(Dataset excerpt)
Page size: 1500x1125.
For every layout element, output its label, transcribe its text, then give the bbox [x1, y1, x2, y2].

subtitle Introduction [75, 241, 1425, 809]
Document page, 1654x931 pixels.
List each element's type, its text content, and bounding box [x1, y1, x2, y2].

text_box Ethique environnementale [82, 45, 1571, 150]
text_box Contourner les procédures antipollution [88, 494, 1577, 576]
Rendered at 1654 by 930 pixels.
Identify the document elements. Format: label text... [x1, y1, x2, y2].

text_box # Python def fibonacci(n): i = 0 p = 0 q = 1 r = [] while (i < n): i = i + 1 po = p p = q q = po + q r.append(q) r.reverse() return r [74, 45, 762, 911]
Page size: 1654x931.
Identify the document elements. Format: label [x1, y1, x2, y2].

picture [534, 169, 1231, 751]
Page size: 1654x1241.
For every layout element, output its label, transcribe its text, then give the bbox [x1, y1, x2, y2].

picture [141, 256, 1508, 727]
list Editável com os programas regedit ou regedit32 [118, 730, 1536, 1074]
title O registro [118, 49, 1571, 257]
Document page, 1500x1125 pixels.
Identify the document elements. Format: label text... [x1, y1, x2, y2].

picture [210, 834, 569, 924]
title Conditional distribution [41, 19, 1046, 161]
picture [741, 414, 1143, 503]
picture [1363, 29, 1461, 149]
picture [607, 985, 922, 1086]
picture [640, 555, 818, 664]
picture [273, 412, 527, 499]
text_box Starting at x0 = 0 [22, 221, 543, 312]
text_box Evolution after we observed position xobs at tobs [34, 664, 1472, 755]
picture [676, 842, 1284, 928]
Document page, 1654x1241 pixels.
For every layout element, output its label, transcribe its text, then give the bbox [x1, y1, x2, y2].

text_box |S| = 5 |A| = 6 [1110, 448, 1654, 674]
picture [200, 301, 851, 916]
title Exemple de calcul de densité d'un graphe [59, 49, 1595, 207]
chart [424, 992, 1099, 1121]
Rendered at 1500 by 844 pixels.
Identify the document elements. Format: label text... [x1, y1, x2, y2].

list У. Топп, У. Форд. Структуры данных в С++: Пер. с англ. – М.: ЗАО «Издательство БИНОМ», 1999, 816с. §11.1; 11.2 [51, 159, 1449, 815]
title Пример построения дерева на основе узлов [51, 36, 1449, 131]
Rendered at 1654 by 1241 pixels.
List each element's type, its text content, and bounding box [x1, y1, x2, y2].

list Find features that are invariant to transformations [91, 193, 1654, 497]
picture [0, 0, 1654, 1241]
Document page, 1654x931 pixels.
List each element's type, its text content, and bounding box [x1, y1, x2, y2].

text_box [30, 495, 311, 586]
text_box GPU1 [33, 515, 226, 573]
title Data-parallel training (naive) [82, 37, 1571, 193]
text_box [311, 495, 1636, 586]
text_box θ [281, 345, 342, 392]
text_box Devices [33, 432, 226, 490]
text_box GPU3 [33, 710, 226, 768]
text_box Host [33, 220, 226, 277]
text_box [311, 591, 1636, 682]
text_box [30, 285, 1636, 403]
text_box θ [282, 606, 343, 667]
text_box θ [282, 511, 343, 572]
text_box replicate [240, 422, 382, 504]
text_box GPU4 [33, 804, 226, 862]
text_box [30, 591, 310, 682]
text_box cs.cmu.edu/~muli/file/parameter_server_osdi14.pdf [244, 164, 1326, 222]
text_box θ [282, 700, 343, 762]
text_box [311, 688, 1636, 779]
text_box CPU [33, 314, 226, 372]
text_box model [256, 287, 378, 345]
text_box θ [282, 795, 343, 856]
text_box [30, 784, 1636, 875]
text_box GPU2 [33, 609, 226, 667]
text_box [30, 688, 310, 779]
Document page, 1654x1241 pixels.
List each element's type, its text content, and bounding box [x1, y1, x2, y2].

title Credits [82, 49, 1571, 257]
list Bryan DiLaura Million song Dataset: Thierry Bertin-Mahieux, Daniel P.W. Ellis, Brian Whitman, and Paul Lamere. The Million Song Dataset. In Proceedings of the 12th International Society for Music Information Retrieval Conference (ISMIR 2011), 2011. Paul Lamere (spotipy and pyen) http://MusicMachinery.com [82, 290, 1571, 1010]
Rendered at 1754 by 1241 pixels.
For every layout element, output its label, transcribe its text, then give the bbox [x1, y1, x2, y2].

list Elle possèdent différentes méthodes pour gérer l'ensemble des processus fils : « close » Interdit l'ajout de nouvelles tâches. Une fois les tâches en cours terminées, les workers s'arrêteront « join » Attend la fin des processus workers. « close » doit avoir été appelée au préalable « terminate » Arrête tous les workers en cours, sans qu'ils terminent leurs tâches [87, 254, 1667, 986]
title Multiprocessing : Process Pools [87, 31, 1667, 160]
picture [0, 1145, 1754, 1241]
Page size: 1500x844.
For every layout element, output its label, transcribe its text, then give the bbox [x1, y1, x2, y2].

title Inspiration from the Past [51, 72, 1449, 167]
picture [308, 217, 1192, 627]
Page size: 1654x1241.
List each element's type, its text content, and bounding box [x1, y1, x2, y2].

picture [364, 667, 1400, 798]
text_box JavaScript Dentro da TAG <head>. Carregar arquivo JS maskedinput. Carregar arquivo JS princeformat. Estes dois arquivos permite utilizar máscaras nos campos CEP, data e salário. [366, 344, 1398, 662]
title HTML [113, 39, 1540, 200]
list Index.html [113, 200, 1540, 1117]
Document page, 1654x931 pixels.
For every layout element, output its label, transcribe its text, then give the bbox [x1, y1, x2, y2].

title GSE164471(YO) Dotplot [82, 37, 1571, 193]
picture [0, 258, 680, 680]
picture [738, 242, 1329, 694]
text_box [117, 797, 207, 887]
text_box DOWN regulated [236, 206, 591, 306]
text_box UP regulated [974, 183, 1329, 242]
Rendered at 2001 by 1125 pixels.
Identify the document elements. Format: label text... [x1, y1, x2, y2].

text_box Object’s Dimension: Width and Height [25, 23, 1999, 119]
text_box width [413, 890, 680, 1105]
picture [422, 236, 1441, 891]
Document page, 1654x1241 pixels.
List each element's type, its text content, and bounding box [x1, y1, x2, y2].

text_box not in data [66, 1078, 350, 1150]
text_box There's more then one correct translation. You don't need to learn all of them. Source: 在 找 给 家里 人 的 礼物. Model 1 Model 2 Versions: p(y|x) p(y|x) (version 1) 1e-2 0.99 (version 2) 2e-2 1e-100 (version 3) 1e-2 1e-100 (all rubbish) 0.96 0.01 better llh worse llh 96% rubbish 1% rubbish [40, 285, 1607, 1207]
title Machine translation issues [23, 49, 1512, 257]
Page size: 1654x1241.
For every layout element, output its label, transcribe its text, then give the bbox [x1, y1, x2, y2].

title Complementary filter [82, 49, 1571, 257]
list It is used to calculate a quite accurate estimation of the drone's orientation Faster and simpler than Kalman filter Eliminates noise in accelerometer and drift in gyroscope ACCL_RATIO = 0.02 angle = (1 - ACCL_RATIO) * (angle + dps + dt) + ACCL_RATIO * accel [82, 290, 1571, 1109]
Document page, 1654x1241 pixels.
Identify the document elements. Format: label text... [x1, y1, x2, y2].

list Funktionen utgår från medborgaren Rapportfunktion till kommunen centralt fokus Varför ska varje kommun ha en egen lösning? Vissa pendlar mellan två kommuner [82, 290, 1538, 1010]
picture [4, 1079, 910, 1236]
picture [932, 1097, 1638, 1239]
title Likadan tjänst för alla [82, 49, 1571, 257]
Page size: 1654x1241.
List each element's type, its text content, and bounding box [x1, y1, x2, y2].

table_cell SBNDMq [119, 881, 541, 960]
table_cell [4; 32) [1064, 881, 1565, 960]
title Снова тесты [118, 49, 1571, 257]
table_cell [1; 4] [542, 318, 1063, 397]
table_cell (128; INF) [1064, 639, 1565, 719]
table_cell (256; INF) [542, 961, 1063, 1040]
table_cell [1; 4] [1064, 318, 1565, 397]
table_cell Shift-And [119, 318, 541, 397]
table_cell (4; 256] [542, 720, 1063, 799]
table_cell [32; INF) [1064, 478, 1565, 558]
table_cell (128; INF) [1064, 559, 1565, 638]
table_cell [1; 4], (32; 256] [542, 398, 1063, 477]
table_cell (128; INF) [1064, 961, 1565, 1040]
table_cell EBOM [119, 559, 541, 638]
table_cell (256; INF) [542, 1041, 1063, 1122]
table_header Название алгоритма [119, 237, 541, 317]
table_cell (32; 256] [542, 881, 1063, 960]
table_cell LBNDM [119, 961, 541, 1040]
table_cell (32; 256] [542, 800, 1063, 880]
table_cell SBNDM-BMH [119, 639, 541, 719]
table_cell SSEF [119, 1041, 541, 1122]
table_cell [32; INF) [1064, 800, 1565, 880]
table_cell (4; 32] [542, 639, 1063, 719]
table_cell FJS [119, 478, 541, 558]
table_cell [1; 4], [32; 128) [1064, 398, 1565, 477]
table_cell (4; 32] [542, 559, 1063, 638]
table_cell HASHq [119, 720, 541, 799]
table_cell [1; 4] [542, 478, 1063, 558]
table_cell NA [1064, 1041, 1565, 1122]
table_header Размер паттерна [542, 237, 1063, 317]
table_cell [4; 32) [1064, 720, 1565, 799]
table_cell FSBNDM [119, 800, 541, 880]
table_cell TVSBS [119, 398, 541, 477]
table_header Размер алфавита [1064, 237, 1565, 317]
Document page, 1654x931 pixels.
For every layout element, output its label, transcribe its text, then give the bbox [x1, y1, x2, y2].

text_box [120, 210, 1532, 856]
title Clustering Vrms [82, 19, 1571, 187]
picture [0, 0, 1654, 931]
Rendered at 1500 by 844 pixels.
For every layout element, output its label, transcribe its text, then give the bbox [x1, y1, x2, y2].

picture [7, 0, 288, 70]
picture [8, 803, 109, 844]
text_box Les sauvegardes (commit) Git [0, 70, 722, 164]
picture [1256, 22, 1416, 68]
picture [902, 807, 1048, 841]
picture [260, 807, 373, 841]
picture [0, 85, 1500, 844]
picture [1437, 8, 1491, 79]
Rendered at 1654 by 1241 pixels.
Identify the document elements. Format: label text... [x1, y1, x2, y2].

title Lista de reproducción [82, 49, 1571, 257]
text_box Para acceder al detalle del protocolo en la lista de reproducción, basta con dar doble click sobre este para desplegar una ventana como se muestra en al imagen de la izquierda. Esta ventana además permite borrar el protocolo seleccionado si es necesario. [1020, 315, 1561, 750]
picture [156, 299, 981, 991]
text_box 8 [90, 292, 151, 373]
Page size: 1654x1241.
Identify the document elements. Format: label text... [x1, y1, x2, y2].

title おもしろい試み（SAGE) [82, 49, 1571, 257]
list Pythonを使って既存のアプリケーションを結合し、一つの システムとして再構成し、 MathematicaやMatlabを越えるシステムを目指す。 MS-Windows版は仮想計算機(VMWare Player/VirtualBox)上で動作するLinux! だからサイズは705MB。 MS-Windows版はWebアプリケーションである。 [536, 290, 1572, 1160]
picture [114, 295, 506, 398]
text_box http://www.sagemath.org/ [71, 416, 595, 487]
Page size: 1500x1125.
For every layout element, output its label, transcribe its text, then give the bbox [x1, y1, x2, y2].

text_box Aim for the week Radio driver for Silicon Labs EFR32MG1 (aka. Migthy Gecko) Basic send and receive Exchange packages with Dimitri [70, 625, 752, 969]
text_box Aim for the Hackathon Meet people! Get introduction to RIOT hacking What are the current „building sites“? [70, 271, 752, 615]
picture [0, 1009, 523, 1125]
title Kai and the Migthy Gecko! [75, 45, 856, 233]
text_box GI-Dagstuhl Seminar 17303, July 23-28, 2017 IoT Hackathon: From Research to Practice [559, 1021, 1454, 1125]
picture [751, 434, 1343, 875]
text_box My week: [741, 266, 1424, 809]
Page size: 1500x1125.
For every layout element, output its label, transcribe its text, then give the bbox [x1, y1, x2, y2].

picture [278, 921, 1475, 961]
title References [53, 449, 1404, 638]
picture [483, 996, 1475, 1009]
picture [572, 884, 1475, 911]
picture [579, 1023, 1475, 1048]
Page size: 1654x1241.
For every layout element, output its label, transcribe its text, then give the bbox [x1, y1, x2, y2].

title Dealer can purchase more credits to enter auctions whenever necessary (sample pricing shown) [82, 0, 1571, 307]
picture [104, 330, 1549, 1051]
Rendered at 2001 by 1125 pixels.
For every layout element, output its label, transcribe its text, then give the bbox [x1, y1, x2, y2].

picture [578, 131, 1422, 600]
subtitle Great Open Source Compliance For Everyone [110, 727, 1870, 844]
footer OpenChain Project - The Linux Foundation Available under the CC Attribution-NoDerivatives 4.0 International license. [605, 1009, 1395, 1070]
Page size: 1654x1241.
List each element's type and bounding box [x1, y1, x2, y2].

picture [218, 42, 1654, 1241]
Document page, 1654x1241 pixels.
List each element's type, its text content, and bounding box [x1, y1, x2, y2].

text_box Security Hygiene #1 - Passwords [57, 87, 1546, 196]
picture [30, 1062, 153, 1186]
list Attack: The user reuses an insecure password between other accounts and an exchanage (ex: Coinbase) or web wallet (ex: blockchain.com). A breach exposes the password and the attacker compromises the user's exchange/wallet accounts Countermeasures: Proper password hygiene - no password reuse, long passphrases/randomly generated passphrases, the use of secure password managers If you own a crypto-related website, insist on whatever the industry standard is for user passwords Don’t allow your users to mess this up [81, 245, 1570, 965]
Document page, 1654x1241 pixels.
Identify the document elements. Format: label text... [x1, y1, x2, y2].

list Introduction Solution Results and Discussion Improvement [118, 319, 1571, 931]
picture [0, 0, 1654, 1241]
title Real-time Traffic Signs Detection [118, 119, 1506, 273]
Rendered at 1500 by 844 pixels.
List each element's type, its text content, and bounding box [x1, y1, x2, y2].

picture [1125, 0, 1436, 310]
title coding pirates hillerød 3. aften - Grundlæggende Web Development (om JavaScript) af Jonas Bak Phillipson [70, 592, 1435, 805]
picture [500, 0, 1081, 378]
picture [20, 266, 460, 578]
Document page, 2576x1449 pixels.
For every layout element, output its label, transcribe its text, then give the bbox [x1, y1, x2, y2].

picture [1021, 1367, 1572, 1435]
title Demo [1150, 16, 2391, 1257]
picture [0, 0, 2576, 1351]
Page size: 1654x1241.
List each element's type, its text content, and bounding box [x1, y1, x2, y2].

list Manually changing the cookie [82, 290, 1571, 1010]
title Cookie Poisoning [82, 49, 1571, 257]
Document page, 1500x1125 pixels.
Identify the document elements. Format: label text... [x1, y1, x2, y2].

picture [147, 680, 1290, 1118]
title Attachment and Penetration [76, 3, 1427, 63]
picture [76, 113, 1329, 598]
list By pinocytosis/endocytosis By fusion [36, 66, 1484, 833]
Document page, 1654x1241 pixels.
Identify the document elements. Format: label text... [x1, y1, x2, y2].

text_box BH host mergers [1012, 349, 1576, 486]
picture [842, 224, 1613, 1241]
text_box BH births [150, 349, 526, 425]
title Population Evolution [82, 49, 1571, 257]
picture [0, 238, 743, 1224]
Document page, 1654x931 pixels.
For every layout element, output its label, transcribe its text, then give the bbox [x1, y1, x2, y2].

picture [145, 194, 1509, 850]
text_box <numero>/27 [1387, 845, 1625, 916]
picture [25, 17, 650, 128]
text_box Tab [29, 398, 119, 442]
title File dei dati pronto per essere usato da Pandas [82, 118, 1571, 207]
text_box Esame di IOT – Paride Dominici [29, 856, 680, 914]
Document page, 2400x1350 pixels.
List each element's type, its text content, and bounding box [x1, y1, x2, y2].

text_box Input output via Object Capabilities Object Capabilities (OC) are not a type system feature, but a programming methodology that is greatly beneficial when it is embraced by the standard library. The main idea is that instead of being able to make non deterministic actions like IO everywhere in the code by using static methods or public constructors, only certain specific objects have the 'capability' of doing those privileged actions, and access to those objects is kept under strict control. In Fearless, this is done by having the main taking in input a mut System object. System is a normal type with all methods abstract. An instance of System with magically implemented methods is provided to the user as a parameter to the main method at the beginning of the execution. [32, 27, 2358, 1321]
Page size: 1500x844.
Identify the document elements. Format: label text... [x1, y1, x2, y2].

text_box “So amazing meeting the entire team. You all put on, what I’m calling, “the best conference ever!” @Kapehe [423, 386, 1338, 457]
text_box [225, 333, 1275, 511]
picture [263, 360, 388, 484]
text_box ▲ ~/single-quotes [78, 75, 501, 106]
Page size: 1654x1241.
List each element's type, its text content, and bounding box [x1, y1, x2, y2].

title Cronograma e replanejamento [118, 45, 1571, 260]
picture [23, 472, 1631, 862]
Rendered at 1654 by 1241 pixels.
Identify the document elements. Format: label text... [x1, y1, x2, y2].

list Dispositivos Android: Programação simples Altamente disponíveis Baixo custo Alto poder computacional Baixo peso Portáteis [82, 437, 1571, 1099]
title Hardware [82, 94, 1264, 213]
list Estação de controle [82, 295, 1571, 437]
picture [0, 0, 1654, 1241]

* **EXERCISE PROMPT**:
Copy out the listing starting at its first line and ending at the line containing "text_box Contourner les", swapping "bounding box" for "enclosing box" and keeping everything else unchanged.

* **RESPONSE**:
Page size: 1500x1125.
For every layout element, output its label, transcribe its text, then give the bbox [x1, y1, x2, y2].

subtitle Introduction [75, 241, 1425, 809]
Document page, 1654x931 pixels.
List each element's type, its text content, and enclosing box [x1, y1, x2, y2].

text_box Ethique environnementale [82, 45, 1571, 150]
text_box Contourner les procédures antipollution [88, 494, 1577, 576]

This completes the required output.